§ Prompt
Put every line of the data below into a Markdown table with two columns, Row and Line, numbering each row and leaving out any blank lines.

§ Records shown
-----

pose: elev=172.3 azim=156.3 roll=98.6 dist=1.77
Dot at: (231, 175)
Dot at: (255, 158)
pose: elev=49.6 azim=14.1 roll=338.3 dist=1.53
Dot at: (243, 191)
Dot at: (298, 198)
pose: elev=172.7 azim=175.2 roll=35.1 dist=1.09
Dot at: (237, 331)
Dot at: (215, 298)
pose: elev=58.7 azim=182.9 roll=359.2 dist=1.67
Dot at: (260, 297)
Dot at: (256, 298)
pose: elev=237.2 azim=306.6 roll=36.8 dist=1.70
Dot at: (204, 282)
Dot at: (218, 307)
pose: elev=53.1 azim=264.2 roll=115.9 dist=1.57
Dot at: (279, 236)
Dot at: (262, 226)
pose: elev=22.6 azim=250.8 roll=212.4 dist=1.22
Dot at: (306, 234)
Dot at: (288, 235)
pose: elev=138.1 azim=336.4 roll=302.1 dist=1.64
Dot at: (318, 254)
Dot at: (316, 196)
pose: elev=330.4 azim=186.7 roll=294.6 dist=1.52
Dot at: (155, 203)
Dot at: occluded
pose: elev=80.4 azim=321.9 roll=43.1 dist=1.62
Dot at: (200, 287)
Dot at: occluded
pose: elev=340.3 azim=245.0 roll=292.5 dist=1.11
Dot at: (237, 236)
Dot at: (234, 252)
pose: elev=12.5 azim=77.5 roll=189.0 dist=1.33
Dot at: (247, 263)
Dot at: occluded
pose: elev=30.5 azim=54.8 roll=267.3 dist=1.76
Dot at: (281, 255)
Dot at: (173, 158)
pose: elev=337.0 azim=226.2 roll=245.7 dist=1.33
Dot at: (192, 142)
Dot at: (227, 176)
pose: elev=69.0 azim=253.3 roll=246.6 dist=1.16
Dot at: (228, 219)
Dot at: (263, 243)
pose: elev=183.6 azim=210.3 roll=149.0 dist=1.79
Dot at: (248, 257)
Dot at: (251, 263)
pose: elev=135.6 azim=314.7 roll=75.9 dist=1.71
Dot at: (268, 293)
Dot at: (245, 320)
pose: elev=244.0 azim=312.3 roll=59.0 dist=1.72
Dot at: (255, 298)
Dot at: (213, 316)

-----

§ Written answer
| Row | Line |
|---|---|
| 1 | pose: elev=172.3 azim=156.3 roll=98.6 dist=1.77 |
| 2 | Dot at: (231, 175) |
| 3 | Dot at: (255, 158) |
| 4 | pose: elev=49.6 azim=14.1 roll=338.3 dist=1.53 |
| 5 | Dot at: (243, 191) |
| 6 | Dot at: (298, 198) |
| 7 | pose: elev=172.7 azim=175.2 roll=35.1 dist=1.09 |
| 8 | Dot at: (237, 331) |
| 9 | Dot at: (215, 298) |
| 10 | pose: elev=58.7 azim=182.9 roll=359.2 dist=1.67 |
| 11 | Dot at: (260, 297) |
| 12 | Dot at: (256, 298) |
| 13 | pose: elev=237.2 azim=306.6 roll=36.8 dist=1.70 |
| 14 | Dot at: (204, 282) |
| 15 | Dot at: (218, 307) |
| 16 | pose: elev=53.1 azim=264.2 roll=115.9 dist=1.57 |
| 17 | Dot at: (279, 236) |
| 18 | Dot at: (262, 226) |
| 19 | pose: elev=22.6 azim=250.8 roll=212.4 dist=1.22 |
| 20 | Dot at: (306, 234) |
| 21 | Dot at: (288, 235) |
| 22 | pose: elev=138.1 azim=336.4 roll=302.1 dist=1.64 |
| 23 | Dot at: (318, 254) |
| 24 | Dot at: (316, 196) |
| 25 | pose: elev=330.4 azim=186.7 roll=294.6 dist=1.52 |
| 26 | Dot at: (155, 203) |
| 27 | Dot at: occluded |
| 28 | pose: elev=80.4 azim=321.9 roll=43.1 dist=1.62 |
| 29 | Dot at: (200, 287) |
| 30 | Dot at: occluded |
| 31 | pose: elev=340.3 azim=245.0 roll=292.5 dist=1.11 |
| 32 | Dot at: (237, 236) |
| 33 | Dot at: (234, 252) |
| 34 | pose: elev=12.5 azim=77.5 roll=189.0 dist=1.33 |
| 35 | Dot at: (247, 263) |
| 36 | Dot at: occluded |
| 37 | pose: elev=30.5 azim=54.8 roll=267.3 dist=1.76 |
| 38 | Dot at: (281, 255) |
| 39 | Dot at: (173, 158) |
| 40 | pose: elev=337.0 azim=226.2 roll=245.7 dist=1.33 |
| 41 | Dot at: (192, 142) |
| 42 | Dot at: (227, 176) |
| 43 | pose: elev=69.0 azim=253.3 roll=246.6 dist=1.16 |
| 44 | Dot at: (228, 219) |
| 45 | Dot at: (263, 243) |
| 46 | pose: elev=183.6 azim=210.3 roll=149.0 dist=1.79 |
| 47 | Dot at: (248, 257) |
| 48 | Dot at: (251, 263) |
| 49 | pose: elev=135.6 azim=314.7 roll=75.9 dist=1.71 |
| 50 | Dot at: (268, 293) |
| 51 | Dot at: (245, 320) |
| 52 | pose: elev=244.0 azim=312.3 roll=59.0 dist=1.72 |
| 53 | Dot at: (255, 298) |
| 54 | Dot at: (213, 316) |